◆ **TEXT EXCERPT**:
- - -

Well this part I don’t like, but I sanded the top completely to showcase the chunky wood, and a very light sanding on the rest of the dresser, just enough to roughen up the clear coat.
2. DIY Wood Stain
I absolutely love DIY stain, its cheap, easy, and no nasty off-gassing. I have used it everywhere. My daughter’s playhouse porch, outdoor swing, even my wood floors throughout my house.
1 steel wool pad
½ gallon vinegar (I use the cheap white vinegar for $2)
Brew 1+ days (4+ days is quite dark)
The age of the vinegar brew, age of wood, and type of wood all will yield variations in color. Try out a small test area first. My stain was a few weeks old left over from other projects. It typically will have a dark reddish color when applied. If you want a grey or black look, follow with applying brewed tea. I brewed black tea and applied it over the vinegar stain. The longer the vinegar brewed, the more blackened the color will become when it reacts with the tea.
3. Milk paint
I discovered milk paint when I was pregnant. The hardware stores have low to no VOC paints, but they still have warning labels on the side. I didn’t feel comfortable using these products on the crib or while I was pregnant. Anyhow I fell in love with the stuff. It’s a bit different to work with but not difficult.
I absolutely love its velvety flat finish. It has a timeless look and maintains the elegance of antique pieces. I used Driftwood from the Old Fashioned Milk Paint Company. Their paint is the first USDA certified bio-based paint. It is truly non-toxic. It is a historic paint recipe made from milk protein, lime, and earth or mineral pigments. This may sound like a sales pitch, I receive no incentive. Just really love the stuff. It comes in a powder, so you just mix it with water when you’re ready to use it. This is great when you live in cold areas and your paint is ruined by outdoor freezing temperatures.
Since I didn’t sand thoroughly and the surface was still slick I added extra bond. With extra bond milk paint will stick to even laminate. I used it on my laminate kitchen cabinets and it has held up well.
Tip: Mix a batch large enough to finish your product. As mixing more later and doing touch ups can sometimes cause uneven colors and will require painting the entire thing over.
I like Safe-Coat Acri-glaze in Matte. It has a flat finish that doesn’t hide the velvety beauty of milk paint. It doesn’t off gas and give me a headache either. I used this sealer on my kitchen cabinets, it’s tough.
5. Black Glaze
2 tb spoon of black milk paint into about
1/3 cup of tung oil
Apply with lint free rag and go as heavy or light as you want.
I applied it everywhere. This darkened the chunky wood top significantly. This was an after-thought as unfortunately my daughter came by and rubbed the vinegar stain on the draw front. I did not want to repaint, so I wiped it off best I could and camouflaged the oopsie with black glaze. The tung oil did change the finish from velvety flat to a glossy sheen.

- - -

Items from a data source:
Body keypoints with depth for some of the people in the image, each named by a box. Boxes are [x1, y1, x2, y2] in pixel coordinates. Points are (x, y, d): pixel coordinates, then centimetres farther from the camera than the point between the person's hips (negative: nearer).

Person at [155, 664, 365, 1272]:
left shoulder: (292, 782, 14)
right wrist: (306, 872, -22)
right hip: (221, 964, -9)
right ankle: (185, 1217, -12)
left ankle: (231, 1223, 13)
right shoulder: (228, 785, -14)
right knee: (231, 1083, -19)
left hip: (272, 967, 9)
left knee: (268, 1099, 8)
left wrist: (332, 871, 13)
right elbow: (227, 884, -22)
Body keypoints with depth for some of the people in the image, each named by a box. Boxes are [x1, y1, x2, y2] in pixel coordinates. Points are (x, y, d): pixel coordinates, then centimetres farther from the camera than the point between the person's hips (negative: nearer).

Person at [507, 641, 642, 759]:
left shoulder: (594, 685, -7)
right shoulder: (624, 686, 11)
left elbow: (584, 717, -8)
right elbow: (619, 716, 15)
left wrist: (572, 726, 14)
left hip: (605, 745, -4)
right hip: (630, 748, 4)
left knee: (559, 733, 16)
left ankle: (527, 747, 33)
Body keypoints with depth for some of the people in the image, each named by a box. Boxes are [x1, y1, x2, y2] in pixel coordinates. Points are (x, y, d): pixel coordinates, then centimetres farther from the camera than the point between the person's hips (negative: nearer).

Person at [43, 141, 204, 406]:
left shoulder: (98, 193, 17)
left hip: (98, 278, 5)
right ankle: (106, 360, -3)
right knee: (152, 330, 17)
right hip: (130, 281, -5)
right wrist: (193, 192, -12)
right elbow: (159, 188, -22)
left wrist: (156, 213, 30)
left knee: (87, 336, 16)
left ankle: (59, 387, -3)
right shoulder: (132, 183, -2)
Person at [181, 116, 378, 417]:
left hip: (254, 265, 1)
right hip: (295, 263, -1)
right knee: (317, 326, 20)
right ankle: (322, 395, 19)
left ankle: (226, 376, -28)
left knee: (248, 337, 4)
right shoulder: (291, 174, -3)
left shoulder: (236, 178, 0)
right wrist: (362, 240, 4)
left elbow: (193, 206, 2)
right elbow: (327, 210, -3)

- - -

◆ **TASK REQUIREMENTS**:
1 > In the dresser refinishing text, which milk paint color and company were used?
2 > According to the dresser refinishing text, why was extra bond added to the milk paint?
The data above are material separate from the dresser refinishing text.

◆ **SOLUTIONS FOR EACH TASK**:
1 > Driftwood from the Old Fashioned Milk Paint Company.

2 > Extra bond was added because the dresser had not been sanded thoroughly and its surface was still slick. With extra bond, milk paint will stick even to laminate.